Plaintiffs also tried to argue that summary judgment was improper because expert causation evidence was not necessary. That flies directly in the face of settled law that “in a personal injury action causation must be proven within a reasonable medical probability based upon competent expert testimony.” Id. at *9. Even if plaintiff had provided any authority that complex medical causation, such as heart failure, could be proven through non-expert evidence, the non-expert evidence plaintiffs relied on was insufficient to cross the summary judgment threshold. The drug’s updated label that said consider the risks before using to treat patients at high risk for heart failure. The RCT authors’ statement that the risk of heart failure needs to be further investigated. FDA statements after the RCT that the drug may cause or increase the risk of heart failure.
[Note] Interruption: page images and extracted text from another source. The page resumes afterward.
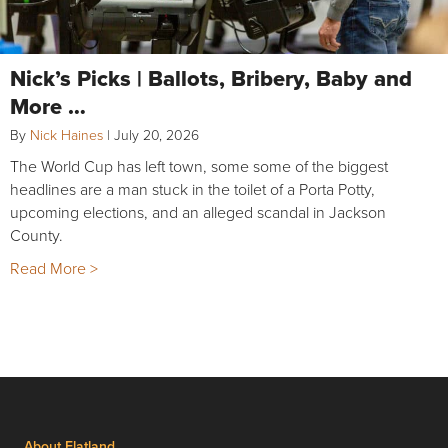
Nick’s Picks | Ballots, Bribery, Baby and
More …
By
Nick Haines
|
July 20, 2026
The World Cup has left town, some some of the biggest
headlines are a man stuck in the toilet of a Porta Potty,
upcoming elections, and an alleged scandal in Jackson
County.
Read More >
About Flatland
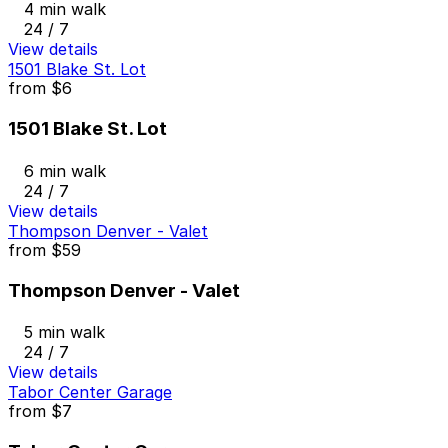
4 min walk
24 / 7
View details
1501 Blake St. Lot
from
$6
1501 Blake St. Lot
6 min walk
24 / 7
View details
Thompson Denver - Valet
from
$59
Thompson Denver - Valet
5 min walk
24 / 7
View details
Tabor Center Garage
from
$7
All of these statements are based solely on the results of the RCT – which cannot support causation for all the same reasons plaintiffs’ expert’s reliance on the RCT alone could not. [P]laintiffs cannot attempt to circumvent the shortcomings of [the RCT] by pointing to other evidence that merely relies on [the RCT’s] finding.” Id. at *11.
Finally, the court did not abuse its discretion in denying plaintiffs’ request for additional time to designate a new expert. Plaintiff chose to designate one causation expert, that was their strategic decision. Asking for a do-over would prejudice defendants and tax the court’s resources as it would require additional expert discovery and another Sargon hearing. Summary judgment was affirmed.